While some games in the 3DS library were designed for 3D use — like the early system seller Super Mario 3D Land — it’s not something that you are likely to use a lot. Turning on the 3D to see how a game looks is one thing, but actually playing the game for any sizable duration of time with the slider on is another. The 3D tends to strain your eyes after just a bit of time.
While the New Nintendo 3DS XL technically has a leg up on the 2DS XL here, the difference in price may be worth the sacrifice.
Winner: New Nintendo 3DS XL (technically)
Performance and games
Under the hood, the handhelds mirror one another. Both are enhanced by better processors than early 3DS models, meaning that every great game in the 3DS library will play best on either option.

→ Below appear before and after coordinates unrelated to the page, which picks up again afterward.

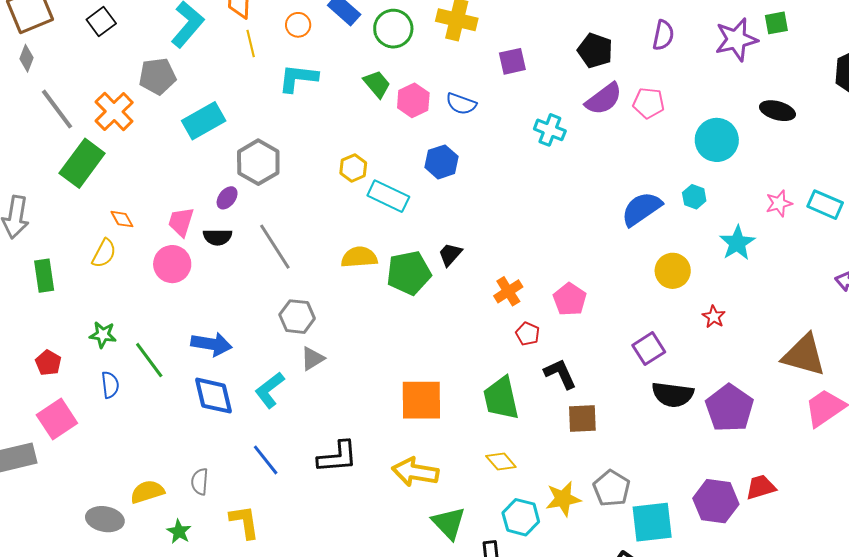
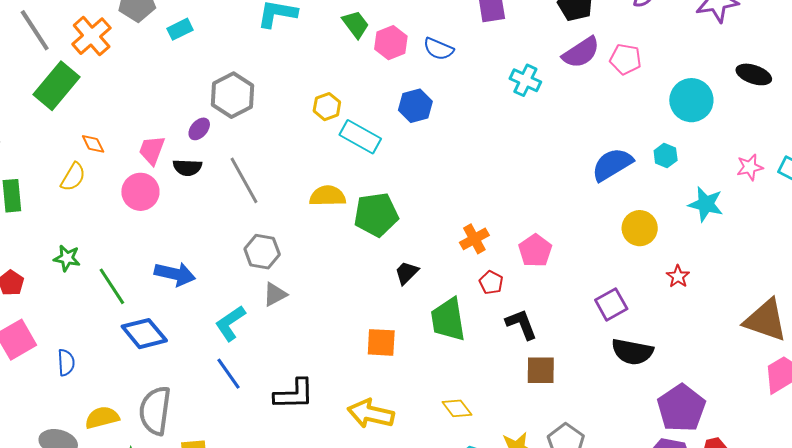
cyan rectangle: (204, 121) -> (180, 29), moved, size x0.6
cyan star: (737, 243) -> (706, 204), turned -30
black trapezoid: (450, 254) -> (407, 273), moved
blue semicircle: (110, 385) -> (66, 363), moved
blue diamond: (214, 396) -> (144, 334), moved, turned -30
green trapezoid: (501, 398) -> (448, 320), moved
orange square: (421, 400) -> (381, 342), size x0.7
purple pentagon: (729, 408) -> (681, 408), moved
blue line: (266, 460) -> (229, 374), moved
gray semicircle: (200, 482) -> (155, 411), size x1.8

The extensive library of 3DS hits, including the handful of New Nintendo 3DS XL exclusives (most notably, Xenoblade Chronicles 3D and The Binding of Isaac: Rebirth), can be played on the New Nintendo 2DS XL without a hitch.
Price and availability
The New Nintendo 3DS XL retails for $150. Colors have varied since launch, but right now, you are most likely to find black, Galaxy Blue, and red. However, you can pick up a refurbished Nintendo 3DS XL for as low as $120. If you’re not committed to a brand new version of this system, getting a refurbished one may be a great way to go.
The New Nintendo 2DS XL retails for $120. There are three different Mario Kart 7 bundles (black and turquoise, orange and white, and purple and silver). Additionally, there are a few other colors you can choose from that aren’t bundled: Black and turquoise, white and orange, purple, and a Pokéball design.

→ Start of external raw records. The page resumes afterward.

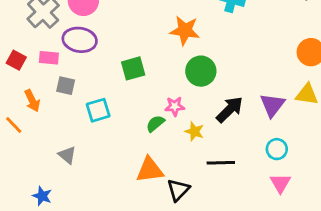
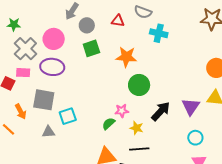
pink rectangle: (49, 58) -> (23, 73), moved
green square: (133, 68) -> (91, 48), moved
gray square: (66, 86) -> (44, 100), size x1.6
gray triangle: (67, 155) -> (48, 132), moved, turned -40
black line: (221, 163) -> (139, 149), moved

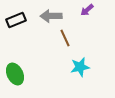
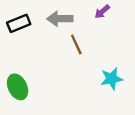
cyan star: (80, 67) -> (112, 79), moved

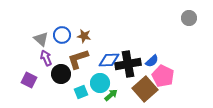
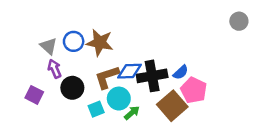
gray circle: (189, 18) -> (239, 21), moved
brown star: (84, 36) -> (100, 43), size x1.6
brown L-shape: (78, 59) -> (107, 77), moved

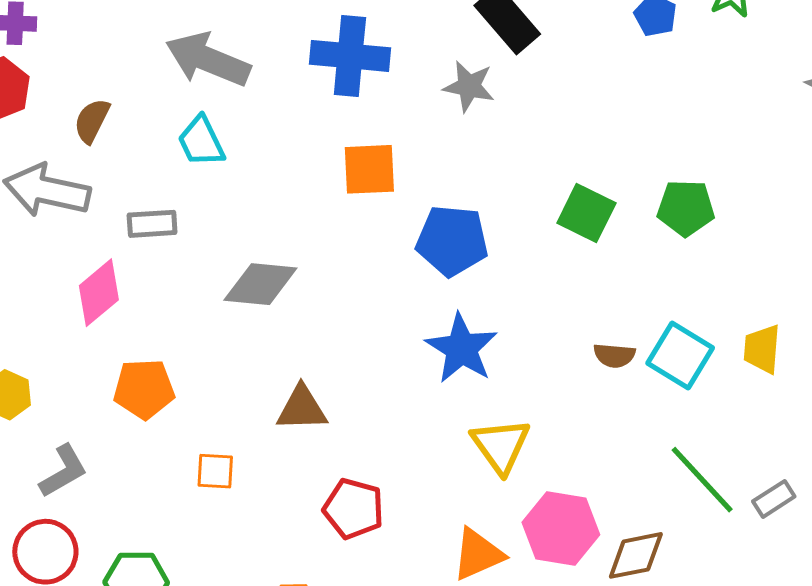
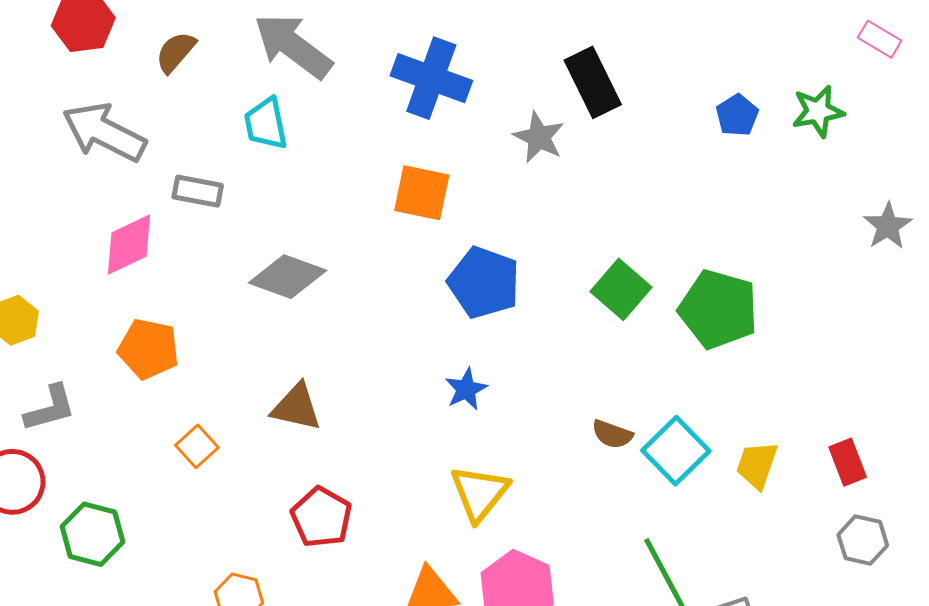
brown semicircle: (92, 121) -> (176, 52), moved
green pentagon: (686, 208) -> (718, 309), size x1.4
blue star: (461, 348) -> (466, 389), size x0.6
orange square: (215, 471) -> (197, 446), turned 30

The price difference at this time isn’t too great. However, factor in that the New Nintendo 2DS XL comes with an AC adapter, whereas you have to buy a charger separately when picking up the New Nintendo 3DS XL. Chargers can be found for $10 or less, but it still lengthens the price difference a bit.
Winner: New Nintendo 2DS XL
If you’re in the market for a dedicated Nintendo handheld, you can’t go wrong with either the New Nintendo 2DS XL or the New Nintendo 3DS XL. Still, with a slew of mostly-appreciated design changes, the New Nintendo 2DS XL wins this battle.